Tais concepções sectárias que teimam em ignorar a correlação de forças, uma vez hegemônicas, empurrariam as forças avançadas, os movimentos do povo, para o isolamento, circunscritas a um gueto.

Essas condutas equivocadas parecem derivar de dois motivos básicos. Primeiro, a subestimação da escalada autoritária de Bolsonaro. Consideram, ao que parece, que as ameaças bolsonaristas são meras bravatas, não investidas para romper com o regime democrático e instaurar um Estado autoritário, policial. Segundo, em vez de hierarquicamente pôr em primeiro lugar a tarefa de salvar o Brasil e a democracia, subordinam essa missão magna a objetivos menores, a interesses de grupos e de partidos.

Bolsonaro, por sua vez, percebe que vai se erguendo contra ele uma articulação ampla, que envolve personalidades dos Poderes da República, do campo democrático e popular, de entidades da sociedade civil.

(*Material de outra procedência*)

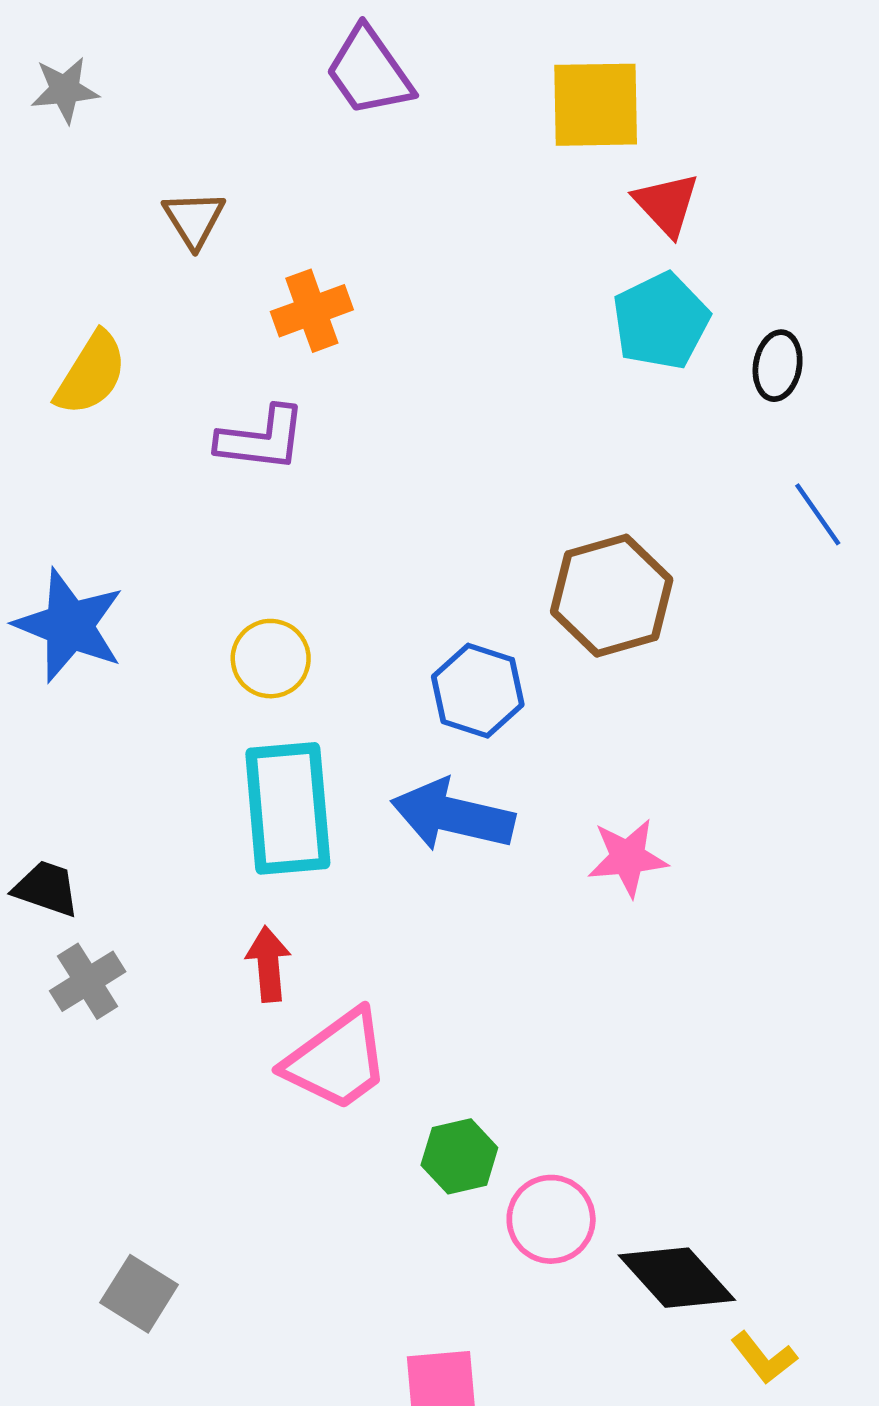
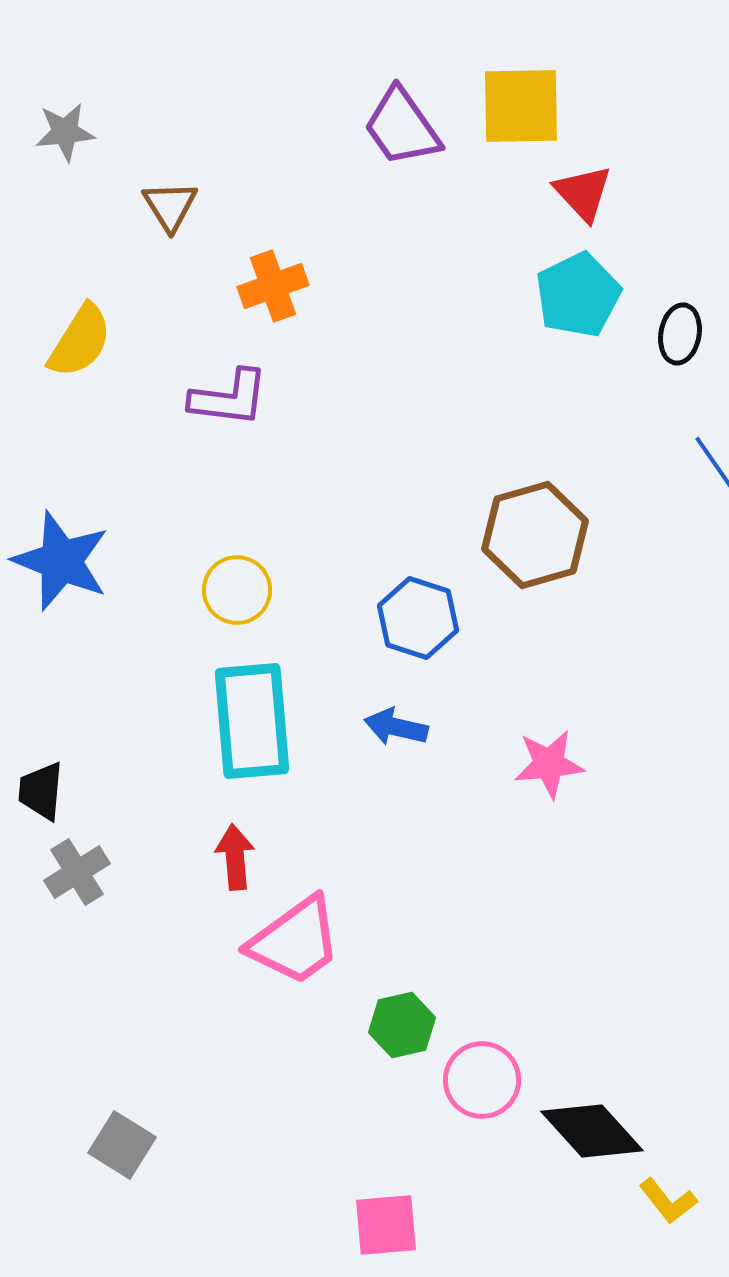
purple trapezoid: (369, 72) -> (402, 127), moved
gray star: (65, 90) -> (65, 132), moved
blue arrow: (453, 815) -> (396, 727), size x0.6
black trapezoid: (46, 889) -> (41, 791), turned -104

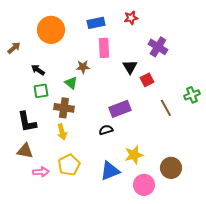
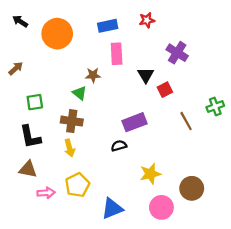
brown arrow: (14, 48) -> (16, 68), moved
black arrow: (38, 70) -> (20, 21), moved
green square: (41, 91) -> (35, 102), moved
blue triangle: (110, 171) -> (112, 209), moved

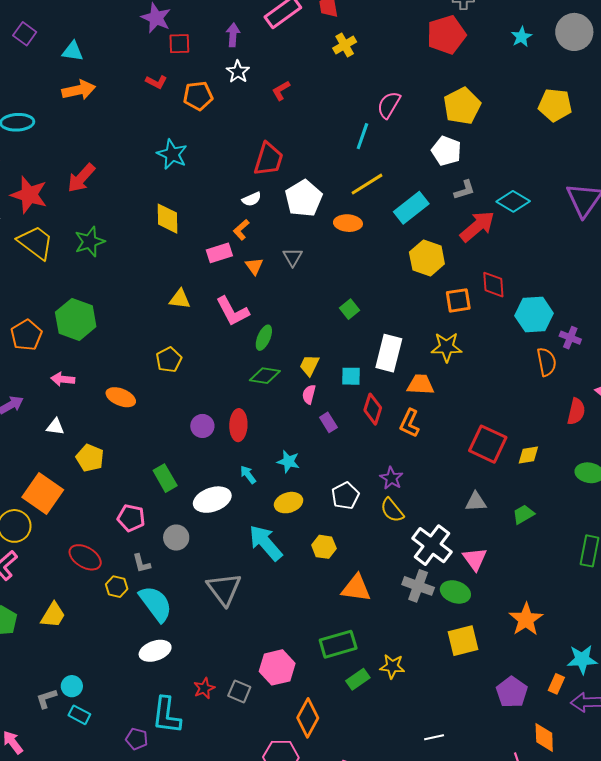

Ele sabe que vai se configurando essa frente ampla como barreira de contenção à sua escalada autoritária e tenta sair do restrito círculo bolsonarista.

Busca, para isso, criar uma base de apoio no Congresso Nacional, junto ao denominado “centrão” e até para além dele. Bolsonaro está obstinado em criar um grupo em torno de 200 deputados e deputadas que, eventualmente, possa impedir o seu impeachment. Mesmo com sua visão tacanha, ele faz movimento para sair do gueto e criar uma base de apoio para além de seu ninho.

As forças progressistas e de esquerda têm larga experiência em lidar com frente ampla. Um movimento assim, em torno de bandeiras bem definidas – no caso concreto, em torno da defesa da vida e democracia –, envolvendo forças políticas heterogêneas, não significa que elas irão se diluir. Permanece a unidade e a luta. Segue, por óbvio, um debate em que o campo democrático e popular realiza, defende suas ideias diante de outros setores, que tendem, por vezes, à vacilação.

A esquerda, sem arrogância, tem o papel de cimentar essa frente e de buscar dar a ela uma direção consequente. Seus setores que atacam a frente ampla prestam um desserviço ao Brasil e à classe trabalhadora. É um tipo de conduta política que cria dificuldades para a formação de uma maioria capaz de barrar a escalada autoritária de Bolsonaro e, pelos crimes que cometeu, afastá-lo da Presidência em um processo de impeachment. É, portanto, um falso radicalismo.

De qualquer sorte, a frente ampla vai ganhando concretude e adquirindo contornos no âmbito do Congresso Nacional, das entidades da sociedade civil, dos movimentos sociais e populares. Progressivamente, setores econômicos também percebem que Bolsonaro está levando país para um desastre econômico e a uma recessão profunda.

Combater a frente ampla nesse momento, portanto, é um desserviço à defesa da democracia, uma atitude política errada que, em última instância, debilita a oposição e dá folego a Bolsonaro.